## Supplied text
=== Section Start ===

Global Synchronization and Random Early Discard
When router buffer overruns, a normal reaction is to drop packets one after another. Normally a router contains multiple connections and this process targets all connections passing through it (assuming all connections are sending with almost equal probability). TCP is designed in such a way that whenever a connection experience a retransmission, it assumes congestion and reduced to one segment at a time, however large earlier sender’s window was and then quickly built up to half of the original window. This behavior has a dramatic effect on TCP’s performance. Let us try to understand.
Consider a router with 10 connections, each of which carries 2 kb of data. Consider total 10 connections passing through the router. When router’s queue is full, it drops each incoming packet for a while, inducing packet loss on each of the connections. The original speed was 2 * 10 = 20 kb. Consider the reduced speed is of 0.5 kb reduces the incoming flow to 0.5 * 10 = 5 kb. Assume the network capacity has reduced to 19 kb and that is the reason the queue is full and new incoming packets start being dropped. So TCP reduces traffic on each connection and thus the router starts receiving reduced traffic from all connections. 5 kb is little too less for the network and for a while the network bandwidth is wasted. Soon the senders’ window size grow to their full capacity and the flow 20 kb results into congestion yet again, again the flow drops down to 5 kb, again increased to 20 and again falls back to 5 kb. Such an erratic oscillation does not augur well with the user nor does it utilizes the network bandwidth properly. This phenomenon is known as global synchronization. We can clearly perceive that there is no need to increase or decrease the traffic to such an extreme extent and a better solution is needed. That solution is known as Random Early Discard and described in the following.
The router, when the output queues are growing alarmingly large, does not wait till it goes full and drops a packet belonging to a random TCP connection. That reduces traffic on that connection and others can continue sending at their full speed. The total traffic now is 9 * 2 + 0.5 = 18.5 kb which is just below the capacity of the network (which is now 19 kb) and most connections do not even have any degradation in their speed! If the network enters into severe congestion and the capacity is further reduced to 16 kb, the RED drops one more packet belong to some connection and the traffic reduces to 7 * 2 + 0.5 * 2 = 15 kb which works! We do not have dramatic increase and decrease the users do not get the erratic reduction and increase in the traffic.
RED seems a good solution but a user whose packet is dropped might feel this solution unfair. As others are allowed to send at full speed and he is not, he might feel deprived of his rights if he has paid the ISP some amount for his connection. The RED handles this problem by picking up connections at RANDOM to drop and thus the same user is not picked up every time and feel deserted. This method discards the packet little earlier than the congestion actually sets in and that is why it is named as random early discard.
Jitter control
All other methods except admission control are good for normal data traffic. For a real-time traffic like audio or video, they make little sense. It is sometimes better to continue sending at a full speed even when congestion arrives. The user might lose some frame but continuously receive the video or can continue talking. The loss of a small number of frames, for an average human user, is less disconcerting than a complete loss of communication or inadequate delay in the process. Thus we must have some other way to solve the problem while dealing with a real-world traffic.
The process which smooths the delivery process of a real-time traffic and reduces the inter-packet delivery delay to the minimum is known as jitter control. The variation in inter-packet intervals is known as jitter and the idea is to reduce it and make it as equal to the original delay as possible.

=== Section End ===

## Things to do
A. For each statement, say yes or no as to whether it agrees with the passage on router congestion, and quote the words of the passage that decide it. (i) Under Random Early Discard, the router waits until its queue is full before dropping a packet. (ii) Random Early Discard picks connections at random so the same user is not chosen every time. (iii) The methods other than admission control work well for real-time audio or video.
B. Extend the passage on router congestion past its final sentence about jitter.

## Records shown

=== Section Start ===

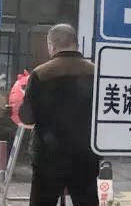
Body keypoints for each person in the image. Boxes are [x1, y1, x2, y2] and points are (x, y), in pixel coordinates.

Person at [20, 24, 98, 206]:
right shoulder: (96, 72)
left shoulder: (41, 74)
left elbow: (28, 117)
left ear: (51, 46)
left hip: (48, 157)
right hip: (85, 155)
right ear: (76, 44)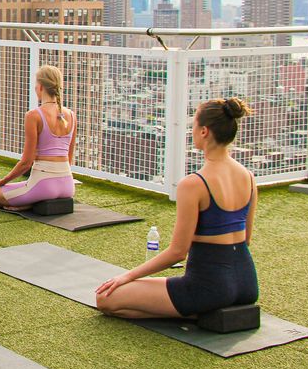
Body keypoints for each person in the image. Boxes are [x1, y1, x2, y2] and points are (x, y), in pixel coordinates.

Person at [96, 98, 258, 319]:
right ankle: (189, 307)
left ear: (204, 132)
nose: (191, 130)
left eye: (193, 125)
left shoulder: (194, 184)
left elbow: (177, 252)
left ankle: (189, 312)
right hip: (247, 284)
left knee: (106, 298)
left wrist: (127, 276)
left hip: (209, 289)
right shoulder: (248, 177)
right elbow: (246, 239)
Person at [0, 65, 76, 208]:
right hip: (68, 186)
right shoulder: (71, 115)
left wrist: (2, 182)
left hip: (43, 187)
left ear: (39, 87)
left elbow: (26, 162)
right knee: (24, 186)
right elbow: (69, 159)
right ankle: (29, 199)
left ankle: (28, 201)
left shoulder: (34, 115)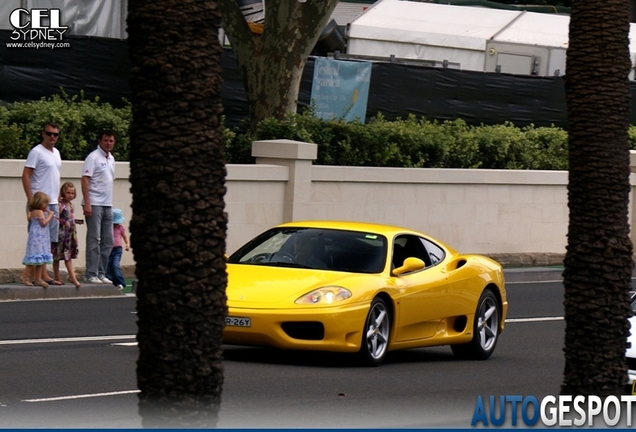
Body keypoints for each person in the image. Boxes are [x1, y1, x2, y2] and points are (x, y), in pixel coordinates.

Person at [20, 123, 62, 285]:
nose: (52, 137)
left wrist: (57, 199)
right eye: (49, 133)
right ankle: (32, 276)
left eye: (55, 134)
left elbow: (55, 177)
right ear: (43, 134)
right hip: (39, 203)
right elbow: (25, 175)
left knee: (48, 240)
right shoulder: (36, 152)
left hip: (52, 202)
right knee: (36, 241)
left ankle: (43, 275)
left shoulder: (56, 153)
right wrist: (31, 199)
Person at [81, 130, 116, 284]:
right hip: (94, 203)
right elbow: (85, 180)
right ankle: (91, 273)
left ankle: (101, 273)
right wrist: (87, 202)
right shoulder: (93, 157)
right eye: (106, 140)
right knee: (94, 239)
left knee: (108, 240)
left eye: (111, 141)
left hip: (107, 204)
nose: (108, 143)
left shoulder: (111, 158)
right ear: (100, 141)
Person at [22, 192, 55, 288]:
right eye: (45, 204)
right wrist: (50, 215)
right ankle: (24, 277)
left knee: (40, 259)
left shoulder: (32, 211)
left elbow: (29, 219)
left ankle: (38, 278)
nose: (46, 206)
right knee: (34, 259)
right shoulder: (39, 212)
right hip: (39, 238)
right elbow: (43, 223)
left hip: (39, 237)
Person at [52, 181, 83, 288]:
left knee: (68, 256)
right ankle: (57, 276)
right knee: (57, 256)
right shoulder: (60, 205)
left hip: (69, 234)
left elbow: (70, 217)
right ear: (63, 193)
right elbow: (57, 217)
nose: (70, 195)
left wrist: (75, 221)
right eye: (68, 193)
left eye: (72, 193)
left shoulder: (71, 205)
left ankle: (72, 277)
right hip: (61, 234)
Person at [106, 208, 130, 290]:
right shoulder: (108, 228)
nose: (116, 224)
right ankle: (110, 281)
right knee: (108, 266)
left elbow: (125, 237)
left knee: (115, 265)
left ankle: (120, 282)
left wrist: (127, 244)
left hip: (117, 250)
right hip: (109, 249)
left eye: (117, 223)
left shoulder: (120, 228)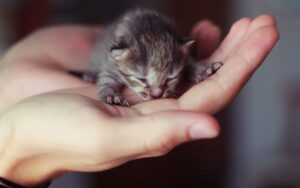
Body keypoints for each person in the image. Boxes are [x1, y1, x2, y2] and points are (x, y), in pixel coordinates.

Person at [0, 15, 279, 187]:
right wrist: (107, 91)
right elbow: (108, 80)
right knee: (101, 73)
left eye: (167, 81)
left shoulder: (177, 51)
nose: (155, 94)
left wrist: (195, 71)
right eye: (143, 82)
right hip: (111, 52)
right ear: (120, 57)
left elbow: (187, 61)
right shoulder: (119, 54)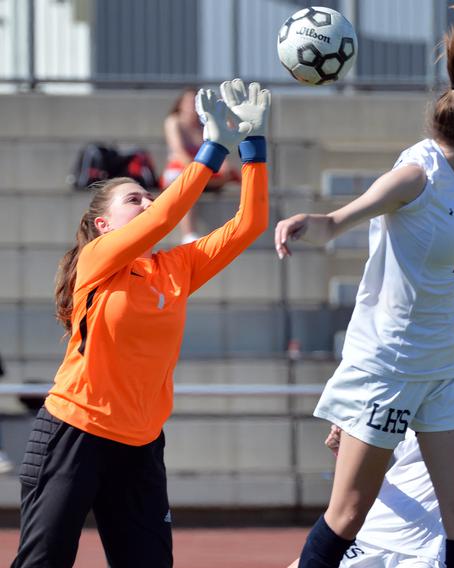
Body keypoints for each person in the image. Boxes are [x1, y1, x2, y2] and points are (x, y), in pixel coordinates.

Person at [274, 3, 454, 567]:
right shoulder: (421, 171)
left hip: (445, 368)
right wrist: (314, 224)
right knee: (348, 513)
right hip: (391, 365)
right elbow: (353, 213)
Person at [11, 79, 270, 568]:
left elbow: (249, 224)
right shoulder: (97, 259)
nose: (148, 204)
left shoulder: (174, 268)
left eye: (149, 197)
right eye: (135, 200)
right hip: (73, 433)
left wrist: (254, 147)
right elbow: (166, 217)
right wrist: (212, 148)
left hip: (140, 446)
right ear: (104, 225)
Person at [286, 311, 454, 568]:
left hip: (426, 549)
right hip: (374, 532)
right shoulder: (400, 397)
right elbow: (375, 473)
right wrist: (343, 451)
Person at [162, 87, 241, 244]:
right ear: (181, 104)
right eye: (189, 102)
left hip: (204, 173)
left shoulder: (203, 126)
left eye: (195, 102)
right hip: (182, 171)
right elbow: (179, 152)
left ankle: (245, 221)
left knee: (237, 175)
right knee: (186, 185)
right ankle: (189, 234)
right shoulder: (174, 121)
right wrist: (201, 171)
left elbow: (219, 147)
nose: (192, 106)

=== Section End ===
=== Section Start ===

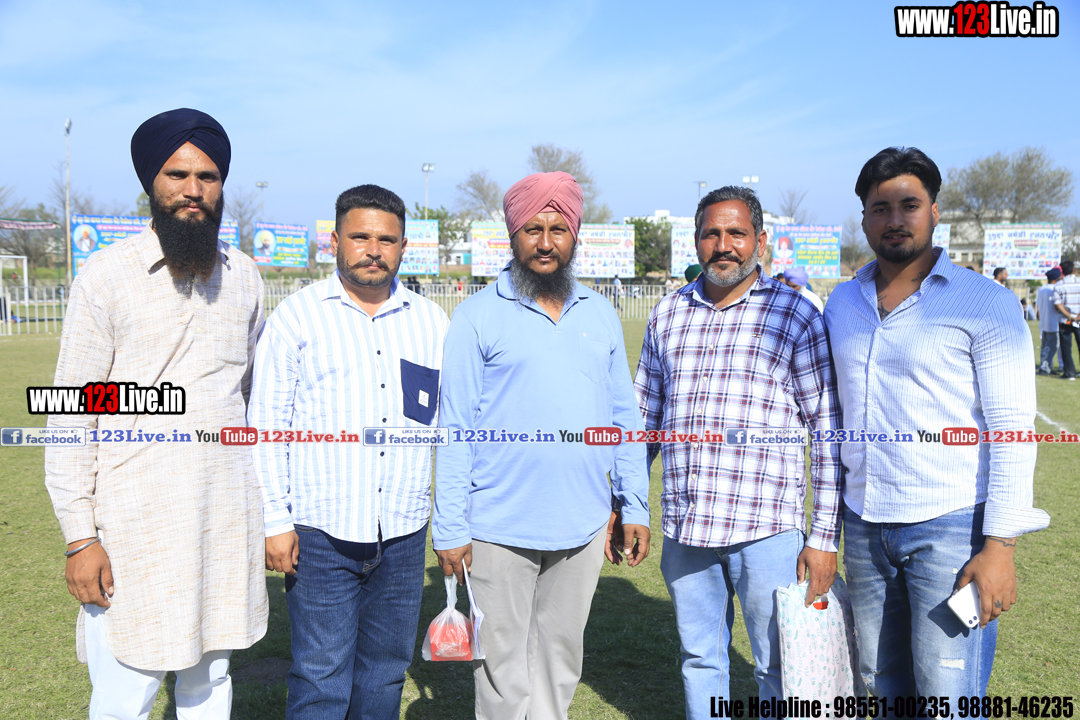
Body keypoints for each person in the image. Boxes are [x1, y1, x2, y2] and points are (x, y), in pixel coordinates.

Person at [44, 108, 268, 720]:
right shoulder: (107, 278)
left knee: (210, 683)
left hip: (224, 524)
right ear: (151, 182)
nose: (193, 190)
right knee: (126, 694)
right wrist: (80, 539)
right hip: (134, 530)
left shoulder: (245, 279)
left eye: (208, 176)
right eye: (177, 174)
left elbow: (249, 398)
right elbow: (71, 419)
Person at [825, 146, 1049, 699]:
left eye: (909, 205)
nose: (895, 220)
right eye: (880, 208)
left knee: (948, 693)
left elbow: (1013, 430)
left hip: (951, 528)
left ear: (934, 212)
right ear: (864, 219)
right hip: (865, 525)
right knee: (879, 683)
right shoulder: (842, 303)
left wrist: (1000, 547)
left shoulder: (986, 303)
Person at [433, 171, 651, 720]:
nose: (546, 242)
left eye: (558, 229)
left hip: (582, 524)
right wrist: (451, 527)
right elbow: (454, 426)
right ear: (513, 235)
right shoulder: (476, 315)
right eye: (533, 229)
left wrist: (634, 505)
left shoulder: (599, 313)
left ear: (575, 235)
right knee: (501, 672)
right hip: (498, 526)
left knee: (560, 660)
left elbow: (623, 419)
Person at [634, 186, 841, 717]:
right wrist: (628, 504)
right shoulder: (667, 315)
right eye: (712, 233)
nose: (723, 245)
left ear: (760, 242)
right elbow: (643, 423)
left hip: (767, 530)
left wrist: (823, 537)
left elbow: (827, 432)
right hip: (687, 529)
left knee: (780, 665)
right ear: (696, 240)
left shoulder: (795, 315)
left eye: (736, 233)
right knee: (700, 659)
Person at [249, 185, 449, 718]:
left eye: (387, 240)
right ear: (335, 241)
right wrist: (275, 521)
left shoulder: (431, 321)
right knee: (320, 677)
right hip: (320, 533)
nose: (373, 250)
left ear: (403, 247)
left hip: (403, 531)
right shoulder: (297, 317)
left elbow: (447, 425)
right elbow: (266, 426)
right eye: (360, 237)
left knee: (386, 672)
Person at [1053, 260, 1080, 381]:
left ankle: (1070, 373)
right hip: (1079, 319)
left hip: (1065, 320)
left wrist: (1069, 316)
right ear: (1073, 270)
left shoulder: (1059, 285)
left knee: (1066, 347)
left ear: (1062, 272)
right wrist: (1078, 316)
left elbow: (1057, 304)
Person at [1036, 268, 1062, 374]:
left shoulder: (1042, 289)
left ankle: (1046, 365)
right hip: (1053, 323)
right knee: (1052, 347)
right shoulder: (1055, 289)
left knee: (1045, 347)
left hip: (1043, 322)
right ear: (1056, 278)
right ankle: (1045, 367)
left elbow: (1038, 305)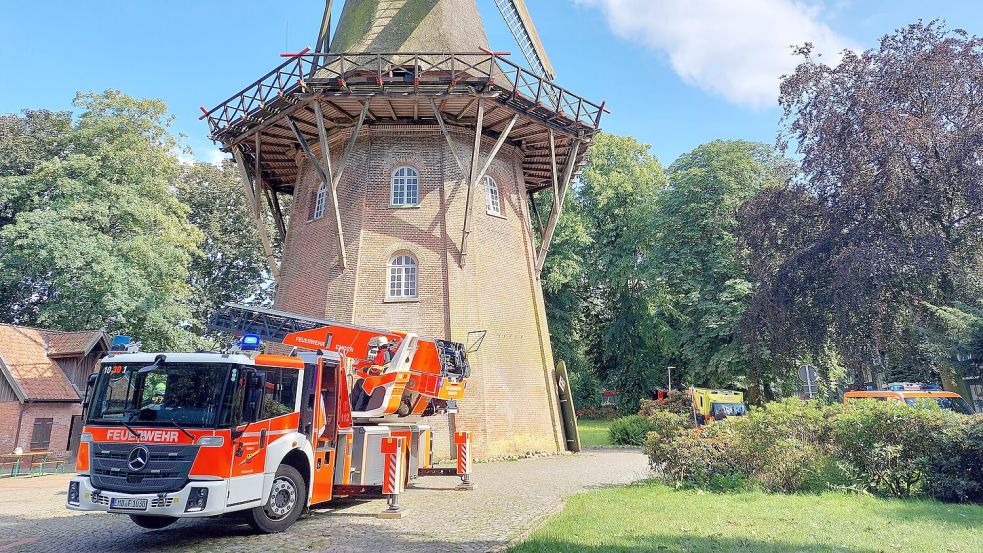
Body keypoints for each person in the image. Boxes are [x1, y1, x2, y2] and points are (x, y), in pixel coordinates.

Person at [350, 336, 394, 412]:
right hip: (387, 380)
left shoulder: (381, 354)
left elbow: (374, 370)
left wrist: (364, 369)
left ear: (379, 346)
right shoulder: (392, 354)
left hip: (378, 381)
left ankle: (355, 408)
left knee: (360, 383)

=== Section End ===

## Answers for the tasks
A.
(i) No: "does not wait till it goes full and drops a packet belonging to a random TCP connection"
(ii) Yes: "picking up connections at RANDOM to drop and thus the same user is not picked up every time"
(iii) No: "For a real-time traffic like audio or video, they make little sense."

B.
For jitter control, routers normally provide a separate queue for real-time traffic and allow the real-time packet go before other data packets. This is done even when the data packets in queue arrived before that packet. When a packet arrives ahead of its schedule, the routers might keep that in the queue until there is time for its departure.
To learn about the services a packet needs, IP provided a field called differentiate services. We will not elaborate that further. We have also seen that the Wi-Fi extensions also provided separate service classes for real-time traffic.
The process of Switching
The routers in the Internet route traffic based on the destination address of the packet. A few methods which work better for many modern situations are being proposed. Switching is one such method.
Switching is a method where the packet is not forwarded based on the destination address, but some other information, known as a tag, which is comparatively much smaller than a destination address.
The conventional process of routing is described as follows.
1. The router receives a packet from some neighbor router or a neighbor network.
2. It extracts the destination address from the packet
3. Extracts the destination network portion from the destination address (the network part of the destination address)
4. It then looks at the routing table to find out the best next router for the given destination address
5. It sends the packet over to the best neighbor.
Computer Networks and ITCP/IP Protocols 5
This process changes a bit when switching is used. The problem with the routing process is, even after all possible optimizations, using prefix based aggregation, deploying hierarchical routing, etc. we will not be in a position to get the routing table size decreased to minimum entries and the processing of long IP addresses and respected masks takes more time than expected.
Ideally, the administrators expect to group packets in the form of service requirements and not destination addresses. For example, all customers who need to download a file demand a different service than a VOIP connection. A less delay low bandwidth path is better for VOIP and long delay large bandwidth path is better for the file download operation. Similarly, different categories of customers need different types of services. A gold category of a customer may expect 1 Gbps while silver customers expect 700 Mbps and bronze may only be provided 500 Mb. The idea is to tag the packet based on service it requires irrespective of the destination IP address. Whenever a packet enters the network, the packet is examined and the service it requires is found out. The packet is tagged with a label indicating that service. The routers along the path only need to look at that label to route the packet to the destination, based on the tag value.
Such a design simplifies the routing process as the only handful of service categories are required to be honored in a network and thus the only handful of tags are needed. The forwarding tables become much shorter and processing small tags is much faster compared to the lengthy IP addresses.
Business relationships can also be modeled using this scheme. For example, an ISP, called ISP-1 has some business relationship with ISP-2. So when ISP-2’s packet enters ISP-1, it tags the packet as per the business relationship and treating the packet as per that scheme. Multi-tier ISP system where an ISP works under another can also be modeled with this scheme. It is implemented by passing an additional label on top of the existing label. Thus in a bigger hierarchy, where every ISP has their own way of interpreting and also have their own business relationship with others, they find their own tags for the packet to treat it accordingly. We will describe that process in little more detail in the following.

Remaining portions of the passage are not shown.